Abstract

New motor deficit after surgery for deep-seated gliomas can occur from subcortical ischemia of the pyramidal tract. Motor evoked potentials (MEPs) validly indicate impending motor tract ischemia in cerebrovascular surgery. This study determines the feasibility and clinical utility of MEP monitoring for ischemic complication avoidance during surgery for deep-seated, specifically insular gliomas. MEPs were recorded during 100 operations of insular gliomas. Intraoperative MEP results were correlated with postoperative clinical and imaging results. Useful MEP monitoring was possible in 89/100 cases, 88 of which were assessable since one patient died early postoperatively. Stable recordings warranted unimpaired motor outcome in 47/88 cases (53%). Surgical intervention reversed MEP attenuation in 26 of the remaining 41 cases (30% of the overall series) to prevent motor deficit except transient paresis in 12 (14%). Irreversible MEP changes without loss in eight cases (9%) resulted in only transient new deficit in seven cases, except one with permanent new paresis.
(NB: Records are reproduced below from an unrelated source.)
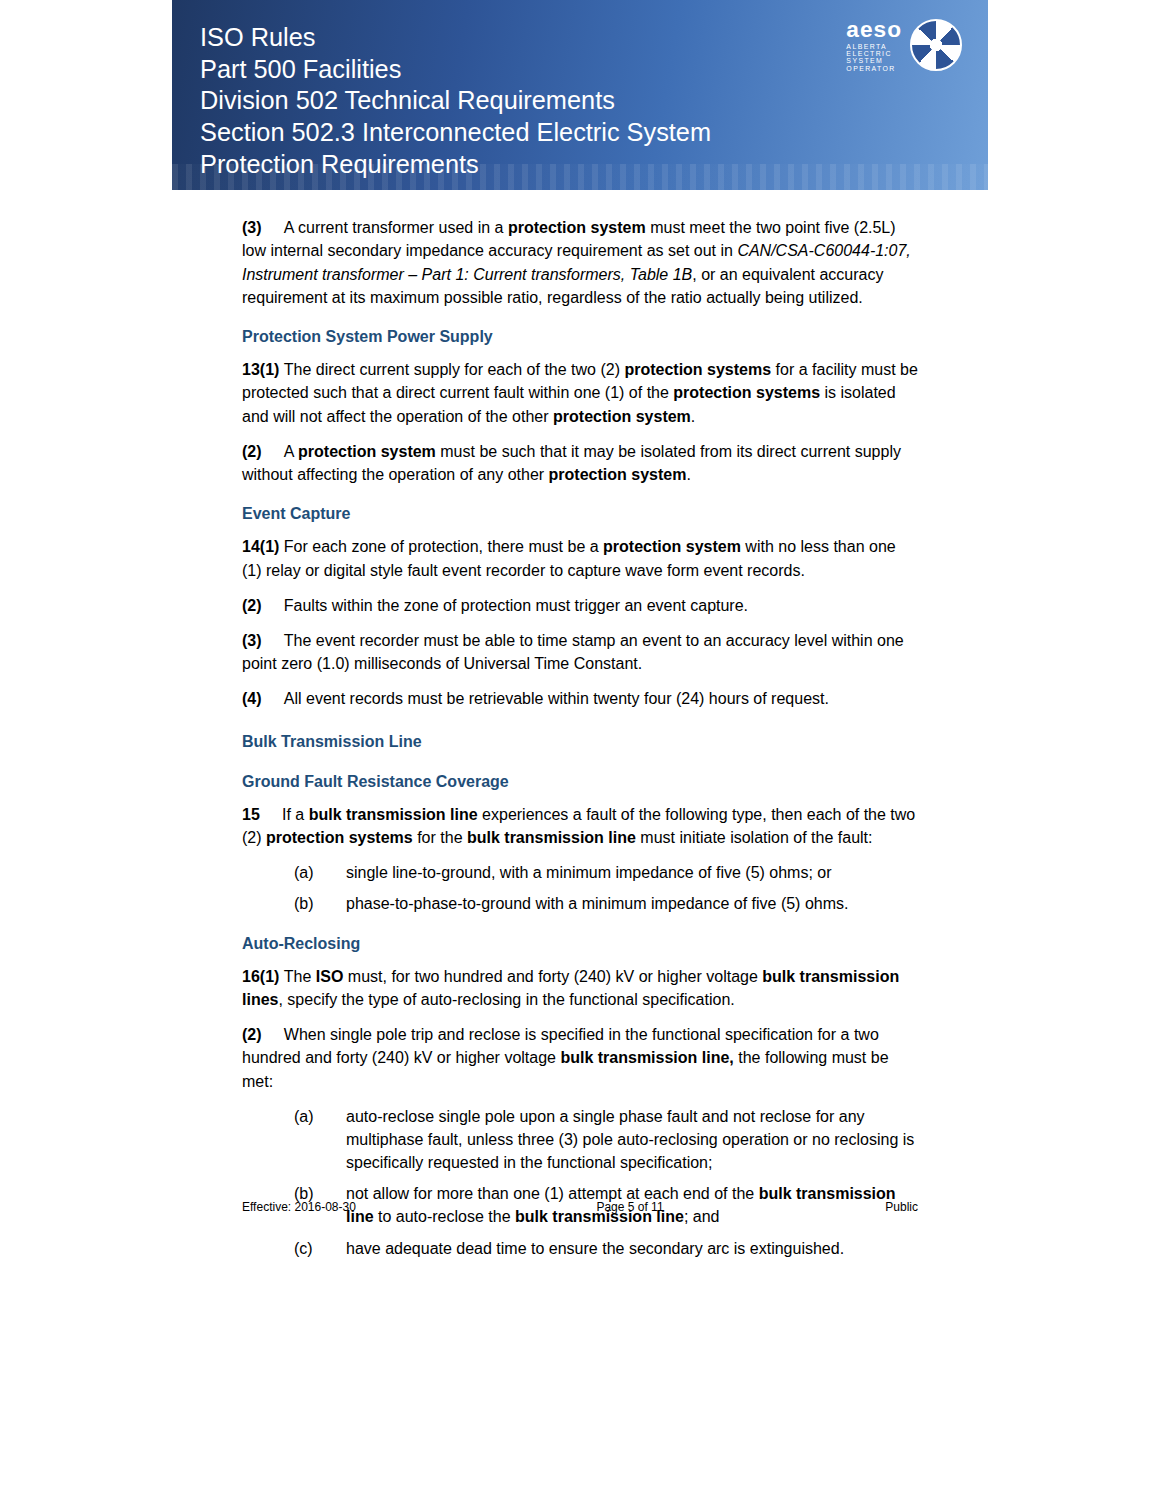ISO Rules
Part 500 Facilities
Division 502 Technical Requirements
Section 502.3 Interconnected Electric System Protection Requirements
aeso ALBERTA
ELECTRIC
SYSTEM
OPERATOR
(3) A current transformer used in a protection system must meet the two point five (2.5L) low internal secondary impedance accuracy requirement as set out in CAN/CSA-C60044-1:07, Instrument transformer – Part 1: Current transformers, Table 1B, or an equivalent accuracy requirement at its maximum possible ratio, regardless of the ratio actually being utilized.
Protection System Power Supply
13(1) The direct current supply for each of the two (2) protection systems for a facility must be protected such that a direct current fault within one (1) of the protection systems is isolated and will not affect the operation of the other protection system.
(2) A protection system must be such that it may be isolated from its direct current supply without affecting the operation of any other protection system.
Event Capture
14(1) For each zone of protection, there must be a protection system with no less than one (1) relay or digital style fault event recorder to capture wave form event records.
(2) Faults within the zone of protection must trigger an event capture.
(3) The event recorder must be able to time stamp an event to an accuracy level within one point zero (1.0) milliseconds of Universal Time Constant.
(4) All event records must be retrievable within twenty four (24) hours of request.
Bulk Transmission Line
Ground Fault Resistance Coverage
15 If a bulk transmission line experiences a fault of the following type, then each of the two (2) protection systems for the bulk transmission line must initiate isolation of the fault:
(a) single line-to-ground, with a minimum impedance of five (5) ohms; or
(b) phase-to-phase-to-ground with a minimum impedance of five (5) ohms.
Auto-Reclosing
16(1) The ISO must, for two hundred and forty (240) kV or higher voltage bulk transmission lines, specify the type of auto-reclosing in the functional specification.
(2) When single pole trip and reclose is specified in the functional specification for a two hundred and forty (240) kV or higher voltage bulk transmission line, the following must be met:
(a) auto-reclose single pole upon a single phase fault and not reclose for any multiphase fault, unless three (3) pole auto-reclosing operation or no reclosing is specifically requested in the functional specification;
(b) not allow for more than one (1) attempt at each end of the bulk transmission line to auto-reclose the bulk transmission line; and
(c) have adequate dead time to ensure the secondary arc is extinguished.
Effective: 2016-08-30
Page 5 of 11
Public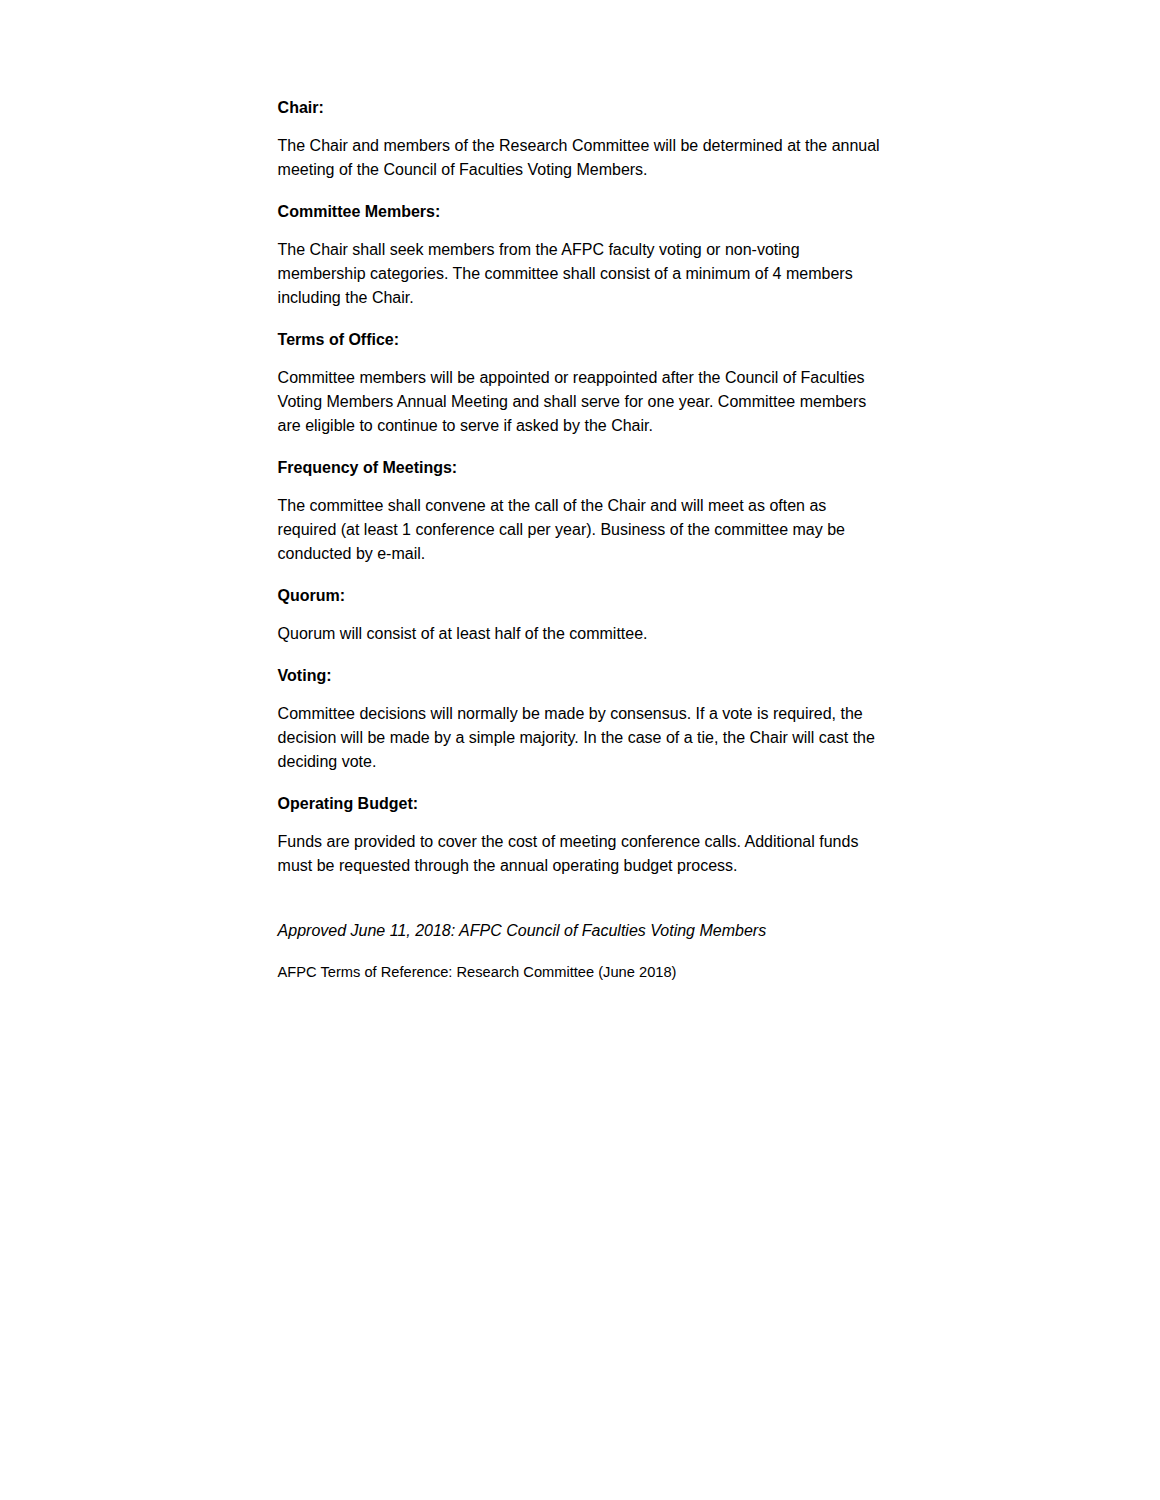Chair:
The Chair and members of the Research Committee will be determined at the annual meeting of the Council of Faculties Voting Members.
Committee Members:
The Chair shall seek members from the AFPC faculty voting or non-voting membership categories. The committee shall consist of a minimum of 4 members including the Chair.
Terms of Office:
Committee members will be appointed or reappointed after the Council of Faculties Voting Members Annual Meeting and shall serve for one year. Committee members are eligible to continue to serve if asked by the Chair.
Frequency of Meetings:
The committee shall convene at the call of the Chair and will meet as often as required (at least 1 conference call per year). Business of the committee may be conducted by e-mail.
Quorum:
Quorum will consist of at least half of the committee.
Voting:
Committee decisions will normally be made by consensus. If a vote is required, the decision will be made by a simple majority. In the case of a tie, the Chair will cast the deciding vote.
Operating Budget:
Funds are provided to cover the cost of meeting conference calls. Additional funds must be requested through the annual operating budget process.
Approved June 11, 2018: AFPC Council of Faculties Voting Members
AFPC Terms of Reference: Research Committee (June 2018)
Permanent paresis also occurred in seven cases (8%) where complete MEP loss could not be prevented. Permanent paresis arose exclusively through stroke of the deep motor pathways, whereas transient deficit typically corresponded to transitory ischemia of the pyramidal tract. MEP changes attributable to ischemic events frequently occurred spatially and temporally uncorrelated to resection in critical proximity of the motor tract. Ischemia in deep-seated glioma surgery usually occurs uncorrelated to resection close to the pyramidal tract. MEP monitoring efficiently helps detect ischemia early and to avert definite stroke and permanent new paresis in part of these cases.